Brimming with energy and insight, We Bought a Zoo is a profoundly moving portrait of an ordinary family living in the most extraordinary circumstances."

Opening Line:
"Mum and I arrived as the new owners of Dartmoor Wildlife Park in Devon for the first time at around six o'clock on the evening of 20 October 2006, and stepped out of the car to the sound of wolves howling in the misty darkness."

My Take:
Do not confuse this book with the Matt Damon movie it inspired, which received mostly lukewarm reviews. The book's a bit on the warm fuzzy side, sure, but does offer some interesting insights into running a zoo ... and some beautiful passages on love, illness, and death as well.

#40: Agent 6

Agent 6, by Tom Rob Smith (New York: Grand Central Publishing, 2012)


Summary:
"Leo Demidov is no longer a member of Moscow's secret police. But when his wife, Raisa, and daughters Zoya and Elena are invited on a 'Peace Tour' to NewYork City, he is immediately suspicious. 

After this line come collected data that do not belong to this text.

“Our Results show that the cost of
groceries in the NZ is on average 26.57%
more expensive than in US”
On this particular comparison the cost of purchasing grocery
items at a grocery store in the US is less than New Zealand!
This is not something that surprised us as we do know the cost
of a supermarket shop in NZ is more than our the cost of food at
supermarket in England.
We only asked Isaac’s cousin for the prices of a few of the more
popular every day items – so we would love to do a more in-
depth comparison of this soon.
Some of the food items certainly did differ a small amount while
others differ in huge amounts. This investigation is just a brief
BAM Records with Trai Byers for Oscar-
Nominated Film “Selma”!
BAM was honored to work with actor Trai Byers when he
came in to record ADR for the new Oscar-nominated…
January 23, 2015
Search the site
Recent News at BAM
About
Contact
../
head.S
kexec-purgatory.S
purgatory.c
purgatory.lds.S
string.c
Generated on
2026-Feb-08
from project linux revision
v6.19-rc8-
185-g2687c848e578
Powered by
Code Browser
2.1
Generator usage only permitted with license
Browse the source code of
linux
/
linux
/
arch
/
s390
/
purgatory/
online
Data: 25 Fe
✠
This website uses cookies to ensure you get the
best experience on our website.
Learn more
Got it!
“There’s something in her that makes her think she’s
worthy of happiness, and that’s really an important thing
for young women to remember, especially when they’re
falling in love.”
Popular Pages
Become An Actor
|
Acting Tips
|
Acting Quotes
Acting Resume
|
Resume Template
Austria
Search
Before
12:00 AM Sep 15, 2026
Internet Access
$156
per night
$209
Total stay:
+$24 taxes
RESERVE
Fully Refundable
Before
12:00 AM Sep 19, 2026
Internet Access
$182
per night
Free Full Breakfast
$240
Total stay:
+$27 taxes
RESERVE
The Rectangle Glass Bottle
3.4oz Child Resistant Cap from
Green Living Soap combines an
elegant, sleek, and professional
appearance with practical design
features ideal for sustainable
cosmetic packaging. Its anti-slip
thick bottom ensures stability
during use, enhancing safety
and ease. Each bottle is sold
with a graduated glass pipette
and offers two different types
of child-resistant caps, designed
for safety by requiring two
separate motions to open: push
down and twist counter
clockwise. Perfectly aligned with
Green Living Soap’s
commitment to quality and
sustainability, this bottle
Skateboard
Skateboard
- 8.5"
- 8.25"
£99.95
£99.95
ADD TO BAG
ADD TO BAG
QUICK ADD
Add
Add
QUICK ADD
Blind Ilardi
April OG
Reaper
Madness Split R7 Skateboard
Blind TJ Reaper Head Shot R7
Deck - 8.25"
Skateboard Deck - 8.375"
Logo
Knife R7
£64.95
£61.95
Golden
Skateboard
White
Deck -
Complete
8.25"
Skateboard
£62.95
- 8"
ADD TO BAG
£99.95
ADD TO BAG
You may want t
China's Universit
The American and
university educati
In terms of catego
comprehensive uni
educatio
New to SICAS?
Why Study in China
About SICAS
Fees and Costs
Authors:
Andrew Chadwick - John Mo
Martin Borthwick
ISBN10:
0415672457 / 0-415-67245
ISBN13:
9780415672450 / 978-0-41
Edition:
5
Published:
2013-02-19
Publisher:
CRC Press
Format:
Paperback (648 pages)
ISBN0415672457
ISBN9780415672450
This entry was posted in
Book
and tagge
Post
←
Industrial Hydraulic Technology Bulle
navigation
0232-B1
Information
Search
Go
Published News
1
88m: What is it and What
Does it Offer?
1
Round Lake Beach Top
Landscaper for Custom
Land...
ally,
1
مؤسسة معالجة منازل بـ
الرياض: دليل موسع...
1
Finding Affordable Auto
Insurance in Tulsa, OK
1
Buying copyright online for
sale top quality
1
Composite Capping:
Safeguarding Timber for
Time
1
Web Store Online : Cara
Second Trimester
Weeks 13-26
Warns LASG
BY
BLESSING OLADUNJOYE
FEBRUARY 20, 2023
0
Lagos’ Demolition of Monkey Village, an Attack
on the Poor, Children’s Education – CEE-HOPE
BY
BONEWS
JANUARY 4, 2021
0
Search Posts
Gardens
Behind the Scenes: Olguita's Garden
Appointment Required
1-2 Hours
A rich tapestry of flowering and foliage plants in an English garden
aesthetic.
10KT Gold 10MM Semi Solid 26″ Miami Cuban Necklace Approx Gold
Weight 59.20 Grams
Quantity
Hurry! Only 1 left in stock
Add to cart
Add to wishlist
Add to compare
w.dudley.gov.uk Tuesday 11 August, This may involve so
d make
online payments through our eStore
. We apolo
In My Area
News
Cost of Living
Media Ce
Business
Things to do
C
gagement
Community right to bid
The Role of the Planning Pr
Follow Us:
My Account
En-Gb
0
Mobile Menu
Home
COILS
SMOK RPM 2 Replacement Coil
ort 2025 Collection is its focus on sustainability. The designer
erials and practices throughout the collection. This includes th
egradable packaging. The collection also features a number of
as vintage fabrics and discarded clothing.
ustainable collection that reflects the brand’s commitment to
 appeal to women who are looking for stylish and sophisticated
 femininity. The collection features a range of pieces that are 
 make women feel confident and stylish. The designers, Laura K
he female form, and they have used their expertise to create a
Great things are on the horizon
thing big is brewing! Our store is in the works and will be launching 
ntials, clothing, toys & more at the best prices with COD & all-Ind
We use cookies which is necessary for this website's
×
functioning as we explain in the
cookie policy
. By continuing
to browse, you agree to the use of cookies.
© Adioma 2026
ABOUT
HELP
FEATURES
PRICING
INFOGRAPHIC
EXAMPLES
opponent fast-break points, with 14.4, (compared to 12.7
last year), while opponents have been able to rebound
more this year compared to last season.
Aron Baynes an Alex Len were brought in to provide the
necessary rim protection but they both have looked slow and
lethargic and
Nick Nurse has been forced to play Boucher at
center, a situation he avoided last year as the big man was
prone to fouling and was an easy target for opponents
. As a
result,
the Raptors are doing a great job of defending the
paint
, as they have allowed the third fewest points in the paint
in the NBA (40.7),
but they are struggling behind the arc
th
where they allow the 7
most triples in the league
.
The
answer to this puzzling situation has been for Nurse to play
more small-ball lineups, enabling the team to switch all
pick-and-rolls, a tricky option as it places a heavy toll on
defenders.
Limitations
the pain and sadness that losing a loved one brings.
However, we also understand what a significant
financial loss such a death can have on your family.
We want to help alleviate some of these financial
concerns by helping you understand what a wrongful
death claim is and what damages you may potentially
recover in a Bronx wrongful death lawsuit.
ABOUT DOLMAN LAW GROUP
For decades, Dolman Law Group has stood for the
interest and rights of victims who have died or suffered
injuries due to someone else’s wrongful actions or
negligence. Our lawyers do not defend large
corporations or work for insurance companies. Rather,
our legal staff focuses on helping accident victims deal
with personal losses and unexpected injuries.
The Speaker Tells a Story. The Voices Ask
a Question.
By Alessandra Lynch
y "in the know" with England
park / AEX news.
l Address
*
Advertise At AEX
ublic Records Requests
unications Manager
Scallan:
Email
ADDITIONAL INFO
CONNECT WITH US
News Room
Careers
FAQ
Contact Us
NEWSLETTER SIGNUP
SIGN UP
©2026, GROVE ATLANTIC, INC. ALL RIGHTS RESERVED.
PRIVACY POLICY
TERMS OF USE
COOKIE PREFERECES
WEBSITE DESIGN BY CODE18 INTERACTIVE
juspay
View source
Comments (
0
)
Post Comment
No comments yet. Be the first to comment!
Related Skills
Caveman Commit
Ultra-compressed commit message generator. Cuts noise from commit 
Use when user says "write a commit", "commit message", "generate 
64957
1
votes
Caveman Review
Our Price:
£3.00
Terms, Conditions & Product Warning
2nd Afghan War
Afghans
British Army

"Forbidden to travel with his family and trapped on the other side of the world, Leo watches helplessly as events in New York unfold and those closest to his heart are pulled into a web of political conspiracy and betrayal -- one that will end in tragedy.


"In the horrible aftermath, Leo demands only one thing: to investigate the killer who destroyed his family. His request is summarily denied. Crippled by grief and haunted by the need to find out exactly what happened on that night in New York, Leo takes matters into his own hands. It is a quest that will span decades, and take Leo around the world -- from Moscow, to the mountains of Soviet-controlled Afghanistan, to the backstreets of New York -- in pursuit of the one man who knows the truth: Agent 6."

Opening Line:
"The safest way to write a diary was to imagine Stalin reading every word."

My Take:
Not bad, but certainly the weakest in the trilogy that includes Child 44 and The Secret Speech. The first two books were solidly entertaining political thrillers; this one alternates between dragging a bit and jumping abruptly across way too much time and space for the reader to have a good grasp of what's going on. It's not clear if Smith's trying to write a thriller about the Soviet occupation of Afghanistan or a psychological novel about a secret policeman who starts having doubts about the rightness of all he's done, and it doesn't quite fit either niche correctly.